3. Against the decision of the appellate authority the tenant filed a revision petition before this Court in C.R.P. No. 548 of 1976 under section 2 of the Act. Meanwhile, the temple filed E.P. No. 314 of 1975 for delivery of the property. On 11th December, 1975 delivery was actually effected. Thereupon, the tenant filed two applications before the Rent Controller: (i) E.A. No. 202 of 1976 purporting to be filed under sections 47 and 151 of the Code of Civil Procedure, for an order declaring that the eviction order passed by the Rent Controller on 7th October, 1974 in RCOP No. 24 of 1973 was a nullity; and (ii) E.A. No. 203 of 1976 purporting to be filed under section 144 of the Code of Civil Procedure, for a consequential order, directing the temple to redeliver the property to the tenant. The Rent Controller heard the two E. As together, and on 16th July, 1976 he passed a common order declaring that the eviction order dated 7th October, 1974 in RCOP No. 24 of 1973 was a nullity and directing the temple to redeliver the building to the tenant by 13th August, 1976. It is against this common order of the Rent Controller, dated 16th July, 1976 in E.A. Nos. 202 and 203 of 1976, that the temple bas come up for revision before this Court in this civil revision petition. Incidentally, it may be mentioned, the earlier C.R.P. No. 548 of 1976 filed by the tenant against the order of eviction was withdrawn by him and dismissed on 22nd July, 1976.
========================================
DIRECTIONS: Pick up the court judgment on the temple's eviction of its tenant where it stops, and write the next part.

DATA SHOWN:
========================================
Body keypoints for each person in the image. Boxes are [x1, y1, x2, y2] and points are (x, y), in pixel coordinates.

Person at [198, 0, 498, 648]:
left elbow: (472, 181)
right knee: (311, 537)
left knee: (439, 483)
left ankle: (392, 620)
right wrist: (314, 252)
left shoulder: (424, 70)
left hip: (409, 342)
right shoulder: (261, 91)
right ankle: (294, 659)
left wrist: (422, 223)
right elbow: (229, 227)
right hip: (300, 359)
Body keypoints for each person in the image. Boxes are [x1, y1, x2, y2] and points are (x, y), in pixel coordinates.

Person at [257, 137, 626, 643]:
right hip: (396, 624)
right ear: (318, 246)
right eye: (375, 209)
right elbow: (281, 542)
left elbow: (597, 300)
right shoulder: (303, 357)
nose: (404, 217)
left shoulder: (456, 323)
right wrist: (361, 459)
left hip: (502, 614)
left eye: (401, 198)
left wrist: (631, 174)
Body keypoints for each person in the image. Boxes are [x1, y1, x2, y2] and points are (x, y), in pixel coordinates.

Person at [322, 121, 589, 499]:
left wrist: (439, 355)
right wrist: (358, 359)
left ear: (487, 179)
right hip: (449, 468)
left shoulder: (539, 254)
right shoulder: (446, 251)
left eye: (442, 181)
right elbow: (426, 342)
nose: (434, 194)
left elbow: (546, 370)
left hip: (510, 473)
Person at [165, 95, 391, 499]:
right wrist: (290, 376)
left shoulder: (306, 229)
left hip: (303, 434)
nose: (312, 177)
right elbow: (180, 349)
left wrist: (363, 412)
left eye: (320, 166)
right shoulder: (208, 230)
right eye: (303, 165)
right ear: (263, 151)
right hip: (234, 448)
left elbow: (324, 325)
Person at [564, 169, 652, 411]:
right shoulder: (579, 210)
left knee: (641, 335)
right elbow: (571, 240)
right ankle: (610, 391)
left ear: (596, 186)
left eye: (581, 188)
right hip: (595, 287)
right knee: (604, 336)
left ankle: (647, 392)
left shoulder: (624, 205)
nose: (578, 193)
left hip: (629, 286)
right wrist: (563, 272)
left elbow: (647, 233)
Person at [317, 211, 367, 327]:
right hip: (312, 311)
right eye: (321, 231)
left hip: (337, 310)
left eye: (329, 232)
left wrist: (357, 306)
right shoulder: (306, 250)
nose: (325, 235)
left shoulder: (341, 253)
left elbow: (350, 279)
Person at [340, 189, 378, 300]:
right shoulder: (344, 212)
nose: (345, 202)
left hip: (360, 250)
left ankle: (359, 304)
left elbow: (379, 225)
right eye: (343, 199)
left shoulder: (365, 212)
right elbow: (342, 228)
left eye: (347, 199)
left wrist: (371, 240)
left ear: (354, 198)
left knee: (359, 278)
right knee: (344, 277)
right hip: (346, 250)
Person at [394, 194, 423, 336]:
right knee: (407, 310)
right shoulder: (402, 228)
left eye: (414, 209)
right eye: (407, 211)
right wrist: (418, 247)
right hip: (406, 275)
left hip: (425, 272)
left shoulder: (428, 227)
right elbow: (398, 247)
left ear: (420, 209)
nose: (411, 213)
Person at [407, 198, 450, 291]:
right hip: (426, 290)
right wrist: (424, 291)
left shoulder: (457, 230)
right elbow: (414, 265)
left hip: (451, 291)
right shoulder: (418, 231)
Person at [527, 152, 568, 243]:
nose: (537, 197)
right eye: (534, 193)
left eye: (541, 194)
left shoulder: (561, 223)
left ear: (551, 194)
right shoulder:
========================================
EXERCISE RESPONSE:
4. Mr. Chandramouli, learned Counsel for the petitioner temple, contended before us (i) that the Rent Controller was not competent to hold that the previous order of eviction was a nullity and (ii) that the Rent Controller had no jurisdiction under the Act to order re-delivery. Mr. V.K.T. Chari, appearing for the tenant, submitted, on the other hand, that the Rent Controllor was competent under the Act, to order re-delivery of the building when once he was satisfied that the order of eviction, in execution of which the temple had obtained delivery, was a nullity.

5. It, however, seems to us that the technicalities with which these questions bristle might be avoided by examining the basic issue which arises in this case, namely, whether the Government's notification of exemption dated 12th August, 1974 under section 29 of the Act had operative effect so as to put an end to the jurisdiction of the Rent Controller to proceed to dispose of the eviction petition pending before him, at the time, or whether the eviction order passed by him subsequent thereto was within jurisdiction. On this aspect, Mr. Chandramouli submitted that the notification in question would not affect the eviction petition filed earlier and pending before the Rent Controller on the date of the notification. This contention bears examination both on the terms of the notification and on the terms of section 29 under which it was issued.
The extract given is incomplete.